When a major credit checking agency (well, the major credit checking agency) experiences a data breach, it’s not just its reputation on the line, but that of its client.
T-Mobile USA has been dealing with a crisis not of its own making over the past few days. Credit agency, Experian reported a data breach exposing 15 million records of T-Mobile USA customers (who made applications between 1st September 2013 and 16th September 2015).
The hack exposed the names and addresses of customers and their dates of birth. More sensitive data, such as social security numbers, was also taken. Although the data was encrypted, there are fears that the hackers may be able to break the encryption.
While Experian’s statement did include an apology, it remained very factual and precise. This is what happened, and this is what we are doing about it.

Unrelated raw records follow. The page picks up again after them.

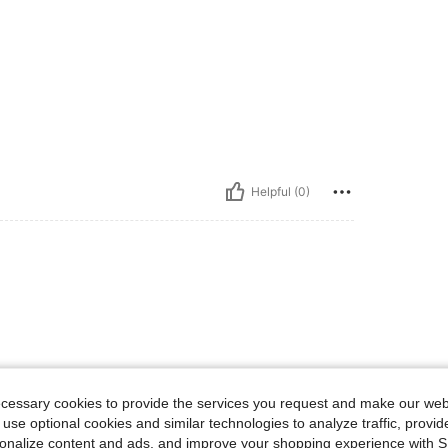
Helpful (0)
ecessary cookies to provide the services you request and make our web
 use optional cookies and similar technologies to analyze traffic, prov
rsonalize content and ads, and improve your shopping experience with 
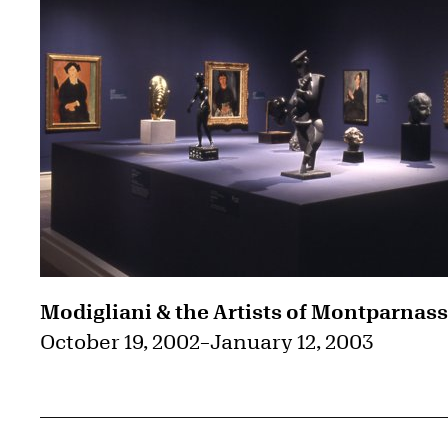
Modigliani & the Artists of Montparnas
October 19, 2002
–
January 12, 2003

T-Mobile’s statement is much more expressive, and provides its customers with more details as to where to go for more information and how they can help monitor their credit. Most importantly, even though it had nothing to do with the breach, T-Mobile tried to reassure its customers that if they had any questions or concerns, it would endeavour to answer them.
Meanwhile, reports are circulating that the financial details of T-Mobile USA customers are already for sale online, while Experian states that its investigation (to date) has found no evidence credit card details were compromised.
While it’s true that T-Mobile had no power over the hack, it doesn’t mean it’s free from the reputational impact of the event. Both businesses experienced a dip in share prices after the announcement.
The company has, however, been quick to help its customers. The CEO even took to social media to reply to questions and post updates.
What can other brands learn from this crisis?
Just because the crisis was created by a partner or other external organisation or event, it doesn’t mean your business can’t take action. In this case, your business needs to act as the defender of its customers. What steps can be taken, what actions are within the businesses power to correct any problems and ensure they are not repeated?
Communicate through the crisis
The crisis may not be your responsibility, but it affects your customers, and they will still turn to you for clarification and guidance. It’s the businesses responsibility to liaise with the other organisations involved and keep its own customers informed.
Don’t hide behind corporate speak
T-Mobile hasn’t just been keeping lines of communication open, its CEO has been posting updates to social media and replying to people directly. He’s not copy and pasting the same tired corporate statement either, but posting in his own words and taking the time to read and respond to what people are actually saying. Listening is about much more than hearing what people are saying and telling them what they want to hear, it’s about understanding concerns and taking action.
Have a plan
A lot of crisis planning revolves around internal issues – a rogue employee, or a product recall for example – but what happens when it’s a partner, or another external agency at fault? The brand can’t simply sigh in relief and go about business as usual. Crisis planning and preparation needs to account for this scenario. What role will the business fulfil during the crisis? How will it address the issue in the media? How will it ensure that internal teams have all the latest information from the third party? These are all issues that need to be considered before the crisis hits (and, ideally, the team needs to practice how it will respond in the moment, hence the need for simulations in a safe, closed environment.)
T-Mobile has done a good job in handling the crisis so far, can you say that your organisation would do the same?